- _Saved data entries_
※ ※ ※
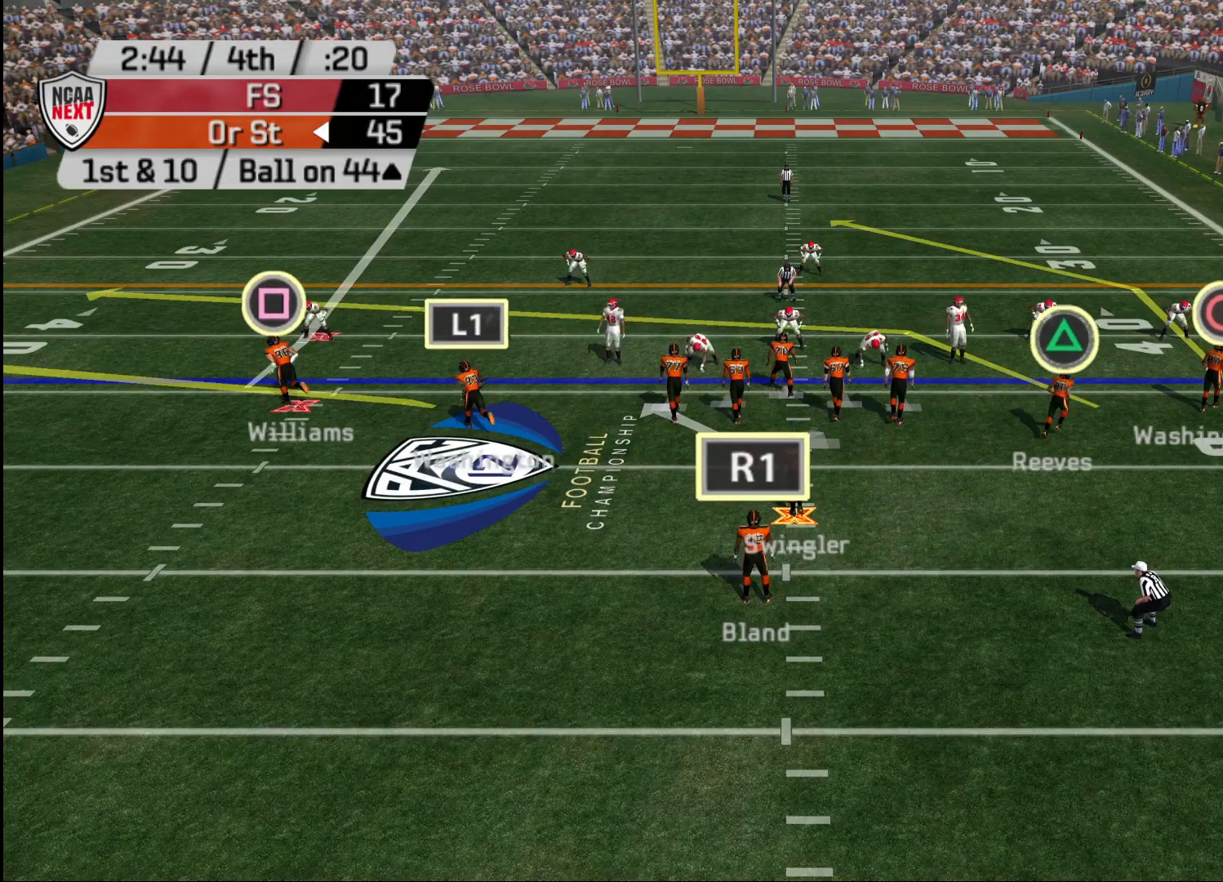
{"buttons": ["R2"], "left_stick": "center", "right_stick": "center", "events": []}
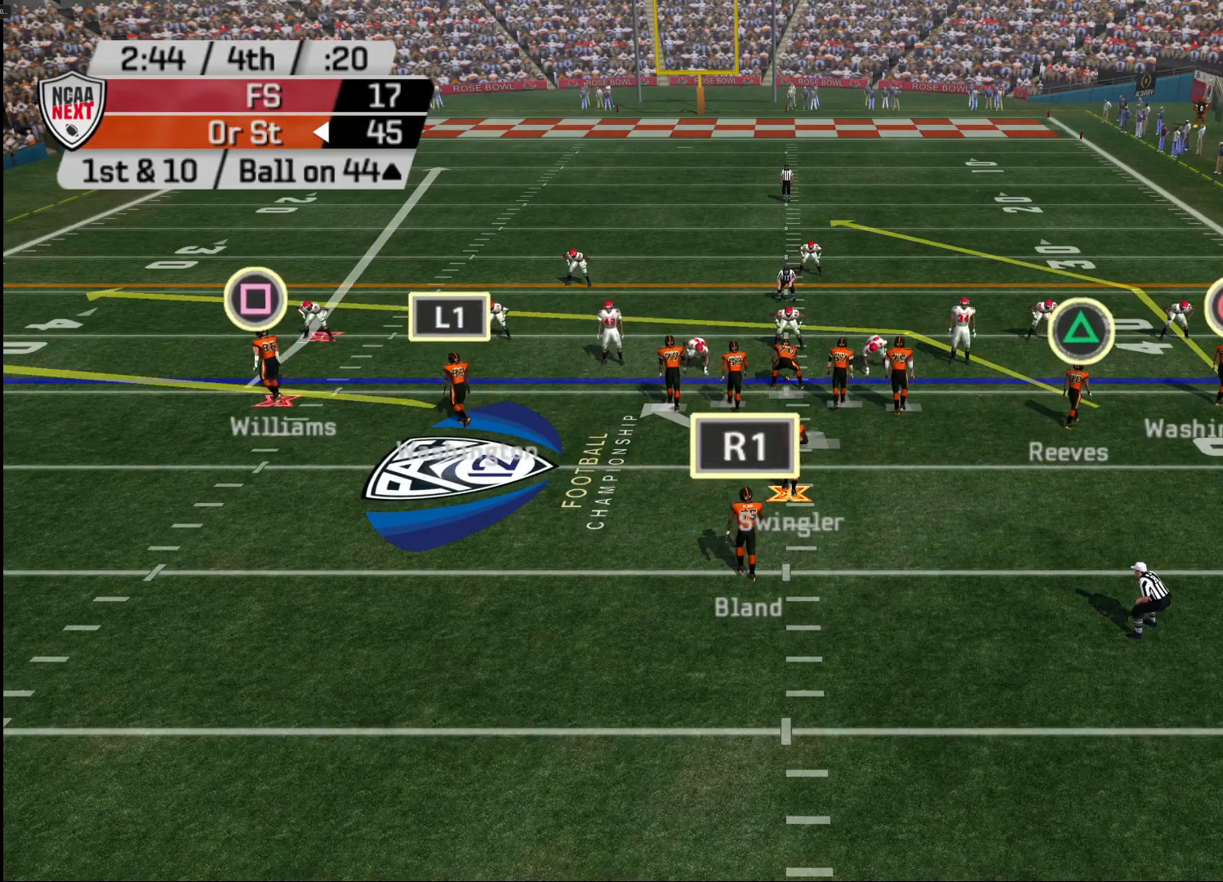
{"buttons": ["R2"], "left_stick": "center", "right_stick": "center", "events": []}
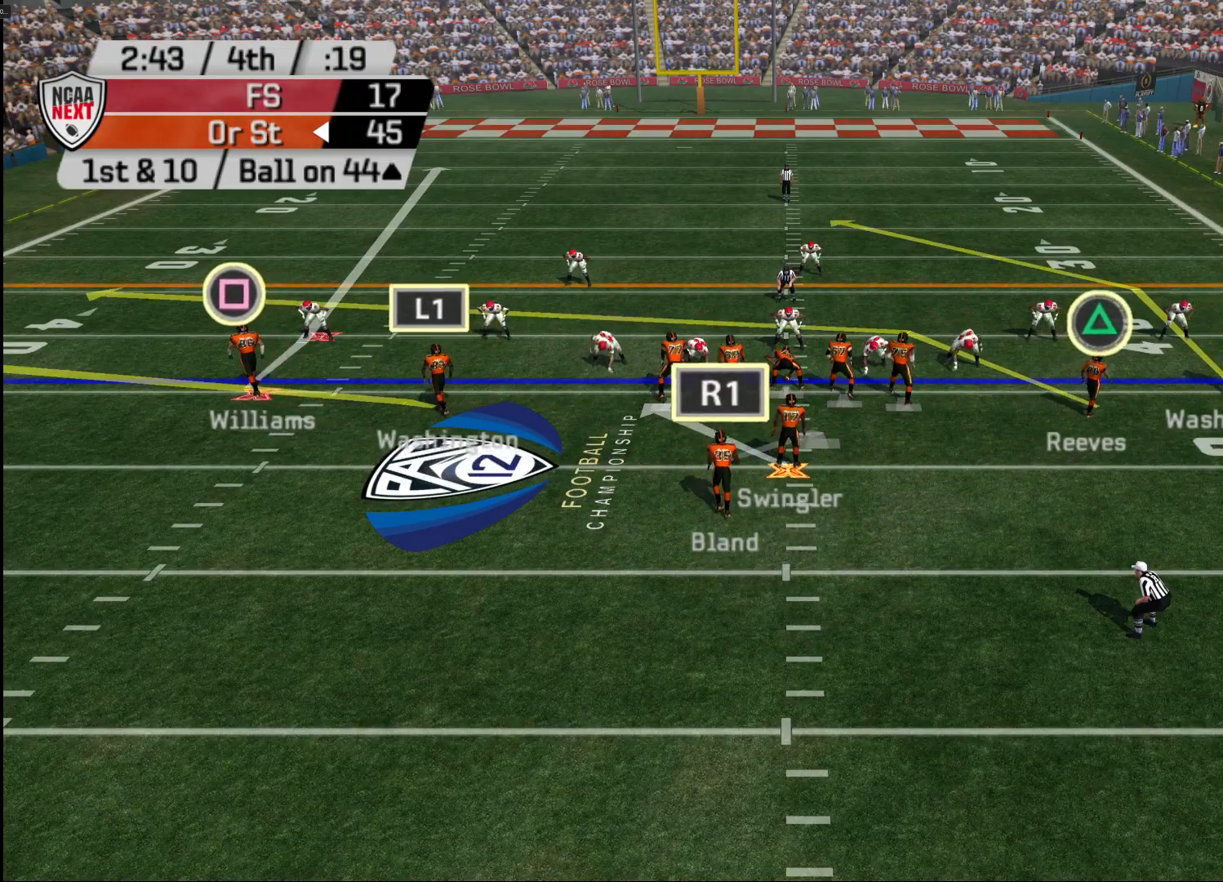
{"buttons": ["R2"], "left_stick": "center", "right_stick": "center", "events": []}
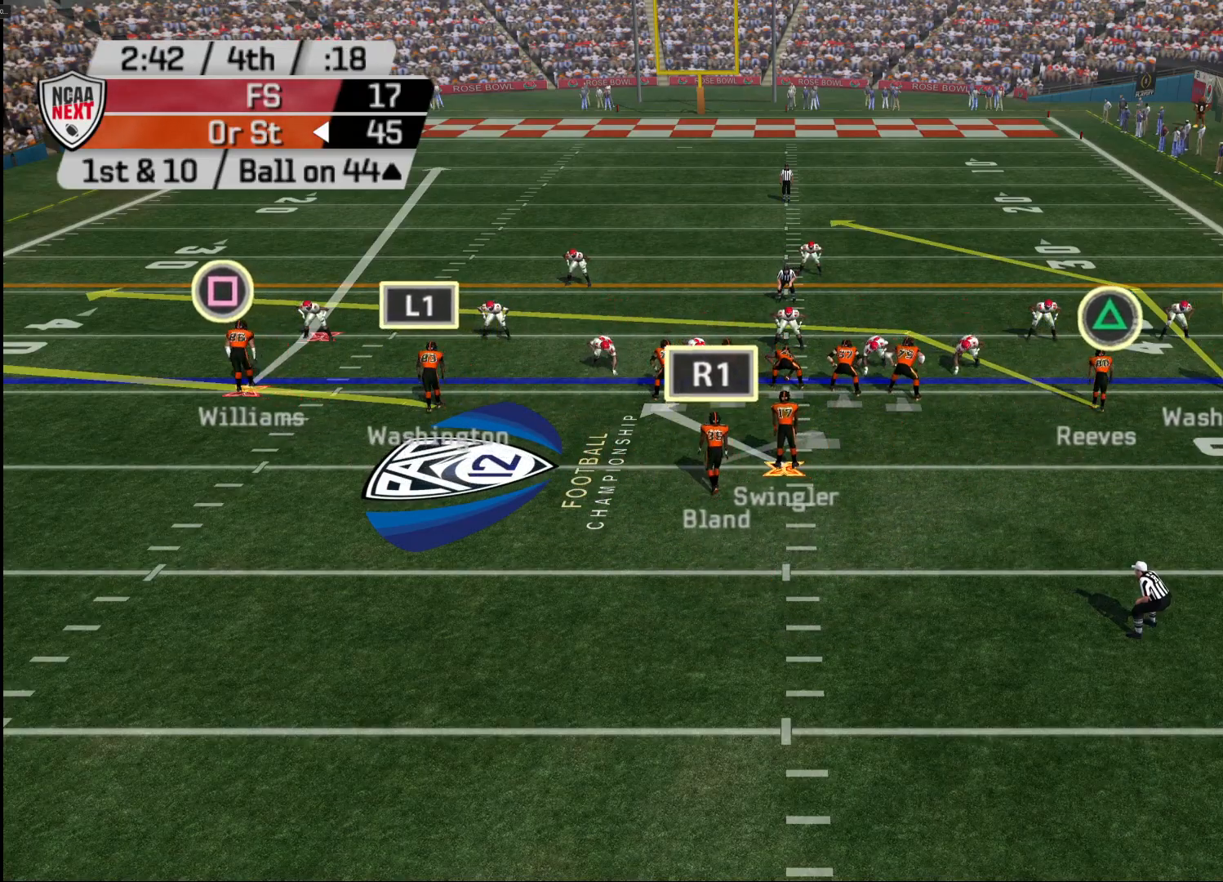
{"buttons": ["R2"], "left_stick": "center", "right_stick": "center", "events": []}
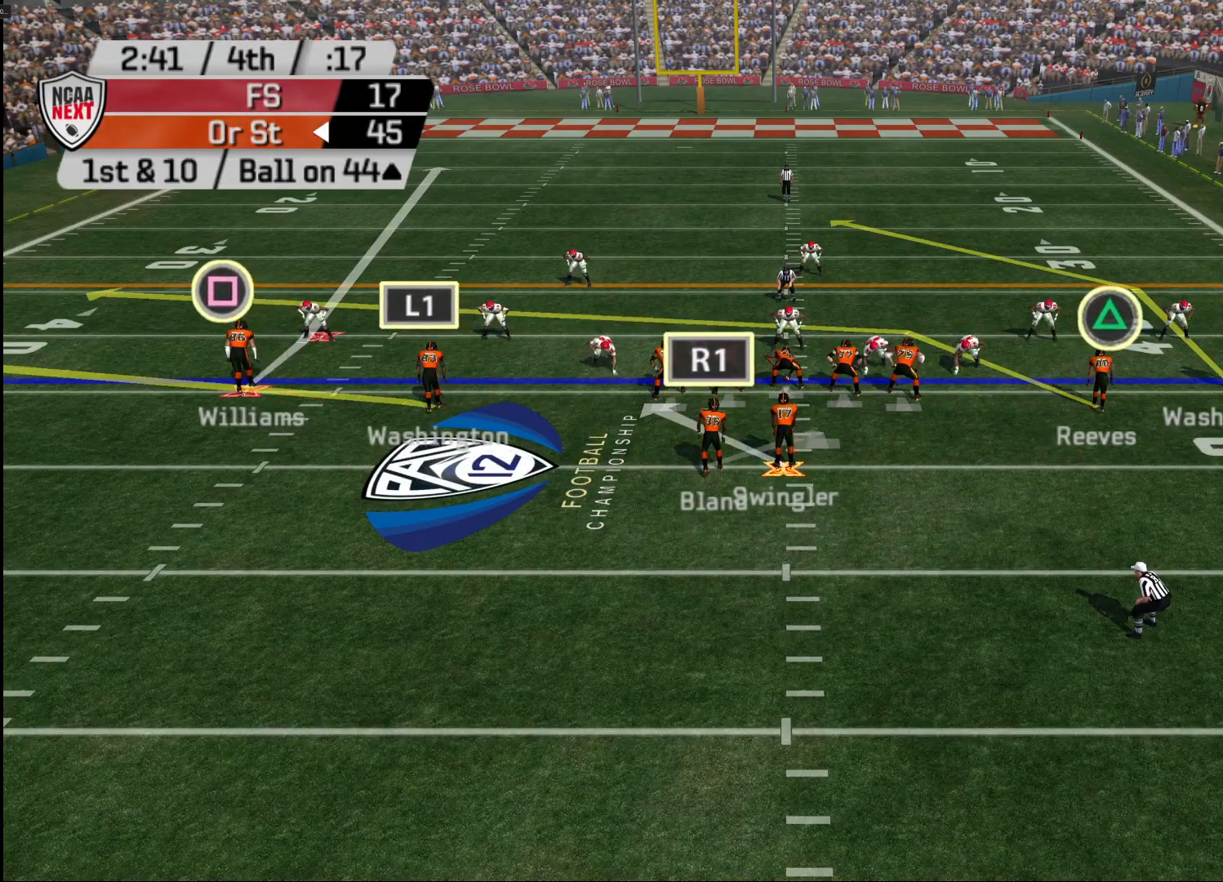
{"buttons": [], "left_stick": "center", "right_stick": "center", "events": [[417, "R2", "up"]]}
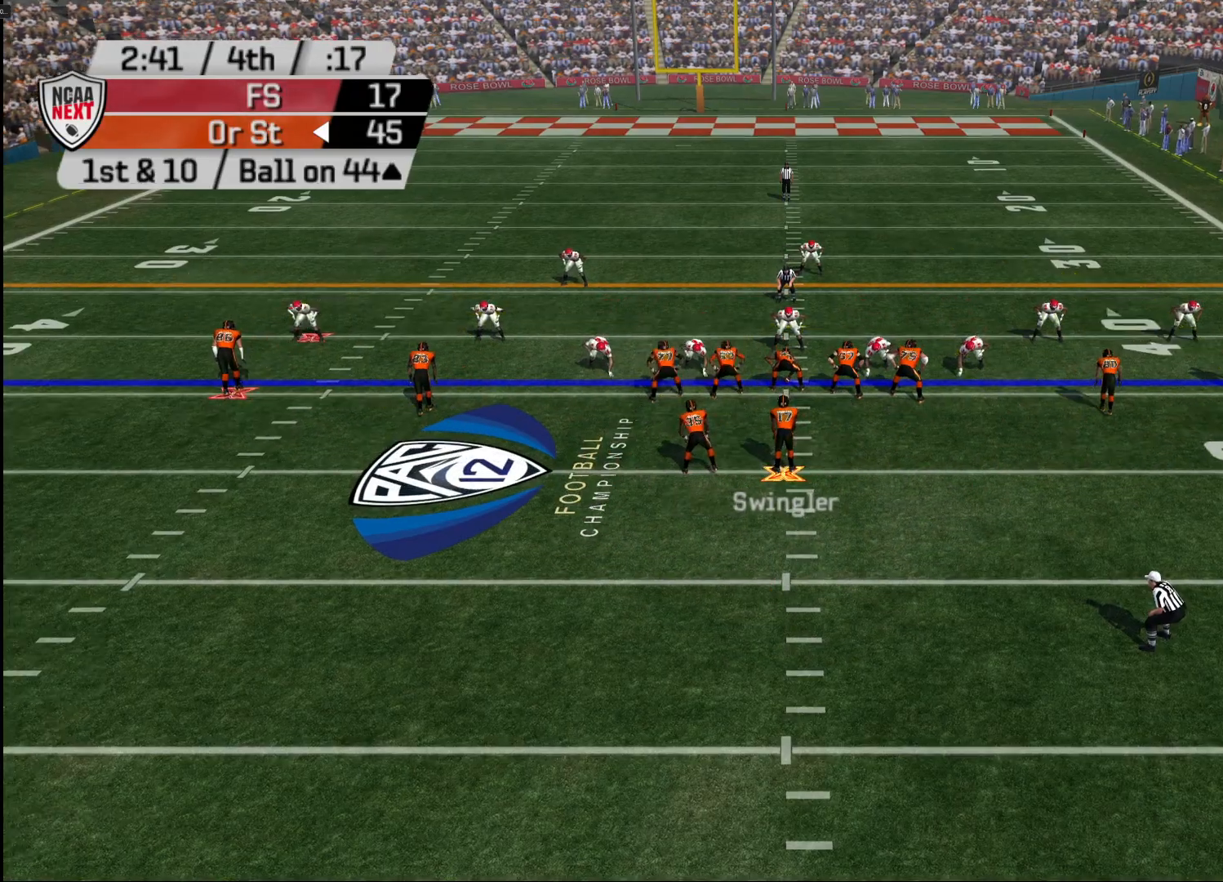
{"buttons": [], "left_stick": "center", "right_stick": "center", "events": [[417, "CROSS", "down"], [500, "CROSS", "up"]]}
※ ※ ※
- _EXERCISE DESCRIPTION_
From the first line to the last, copy the records exactly and skip the pictures.

- _RESPONSE TO THE EXERCISE_
{"buttons": ["R2"], "left_stick": "center", "right_stick": "center", "events": []}
{"buttons": ["R2"], "left_stick": "center", "right_stick": "center", "events": []}
{"buttons": ["R2"], "left_stick": "center", "right_stick": "center", "events": []}
{"buttons": ["R2"], "left_stick": "center", "right_stick": "center", "events": []}
{"buttons": [], "left_stick": "center", "right_stick": "center", "events": [[417, "R2", "up"]]}
{"buttons": [], "left_stick": "center", "right_stick": "center", "events": [[417, "CROSS", "down"], [500, "CROSS", "up"]]}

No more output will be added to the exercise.